Personally I would approach this with:

const old = [
  {a: 6, b: 3},
  {a: 1, b: 1}, 
  {a: 3, b: 3}
];

const scrape = [{a: 1, b: 1}, {a: 5, b:5}];

for (const item of old) {
  for (const i in scrape) {
    if (JSON.stringify(item) === JSON.stringify(scrape[i])) {
      scrape.splice(i, 1); //delete the previously scraped item
    }
  }
} 

console.log(scrape); //{a: 5, b:5}

The benefits to this approach are:

  • You don't care what properties the objects you're comparing have, you just care about whether they're identical.
  • It's fast (comparing JSON is generally faster than traversing the objects to compare each property).
  • It's more succinct to splice the scrape array rather than adding the 'good' and 'nogood' arrays to arrive at a filtered scrape array.
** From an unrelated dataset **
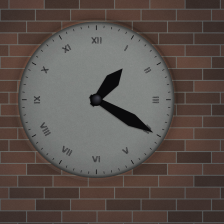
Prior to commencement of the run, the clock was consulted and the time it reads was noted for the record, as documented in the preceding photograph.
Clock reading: 1:20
Possible deal breaker is if the objects you're comparing contain methods, in which case comparing them via JSON is not the correct approach.
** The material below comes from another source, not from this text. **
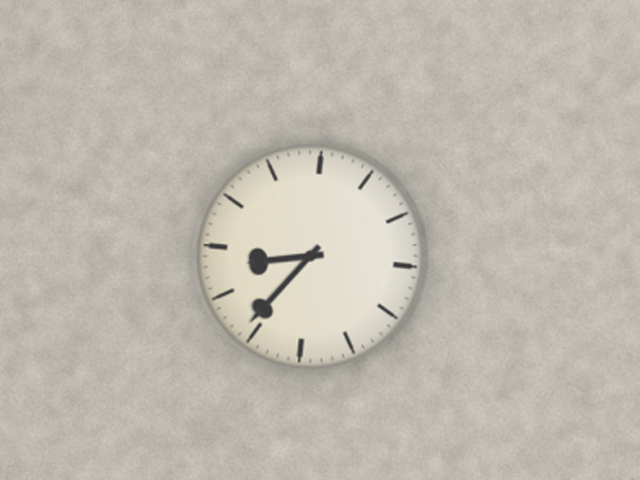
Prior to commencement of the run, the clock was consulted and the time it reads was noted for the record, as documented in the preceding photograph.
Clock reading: 8:36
https://developer.mozilla.org/en-US/docs/Web/JavaScript/Reference/Global_Objects/JSON/stringify

JohnnyFaldo
  • 4,121
  • 4
  • 19
  • 29
1

If we have arrays old and scrape to be of size M and N, respectively, all traditional approaches has the complexity of O(M * N) because you need to compare each entry within array scrape with the ones exists in array old to find out whether matches or not.

The second and more efficient approach is to create a hash table on first array, typically on bigger one (old here), and iterate over the second one (scrape here) which has the complexity of O(M + N).
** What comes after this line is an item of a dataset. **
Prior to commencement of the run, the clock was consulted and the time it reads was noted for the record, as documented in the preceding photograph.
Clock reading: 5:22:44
If the size of M and N be as big as enough, the differences show themselves. As an example if M=100 and N=200, the former one needs to compare 20000 objects but the later one needs just 300 comparisons.

please take a look at this code:

const old = [
  {a: 6, b: 3},
  {a: 1, b: 1},
  {a: 3, b: 3}
]

const scrape = [
  {a: 1, b: 1},
  {a: 5, b:5}
]

// create hash map using built-in Javascript Map
const pair = old.map(x => [JSON.stringify(x), true])
const map = new Map(pair)

// filter those object does not exist in hash map
const good = scrape.filter(x => !map.has(JSON.stringify(x)))
console.log(good)
agtabesh
  • 548
  • 3
  • 15
  • thanks! I tried your example without the hash map, and it seems to work as well, unless I'm overlooking something? `var good; var old1 = old.map(e => JSON.stringify(e)); good = scrape.filter(e=> !old1.includes(JSON.stringify(e))); console.log(good);` – mac Jul 12 '19 at 21:31
  • @mac It's ok but in large arrays, it takes time because it has complexity of `O(MN)` as described above. Using hash map is efficient way. however, what you have done is also works. – agtabesh Jul 13 '19 at 02:57
0

How about something like this?

const good = scrape.filter((sEl) => {
  return !old.some(oEl => oEl.a === sEl.a);
})

This avoids the nested forEach loops and .some will return as soon as a single true condition is found, avoiding some excess searching when an element exists early in the 'old' array.

Jeff Hechler
  • 285
  • 3
  • 16
0

May be something like:

var old = [
  {a: 6, b: 3},
  {a: 1, b: 1}, 
  {a: 3, b: 3}
]

var scrape = [
  {a: 1, b: 1}, 
  {a: 5, b:5}
]

var result = scrape.filter(s => old.findIndex(o => o.a === s.a) === -1);
console.log(result);
Vishnu
  • 897
  • 6
  • 13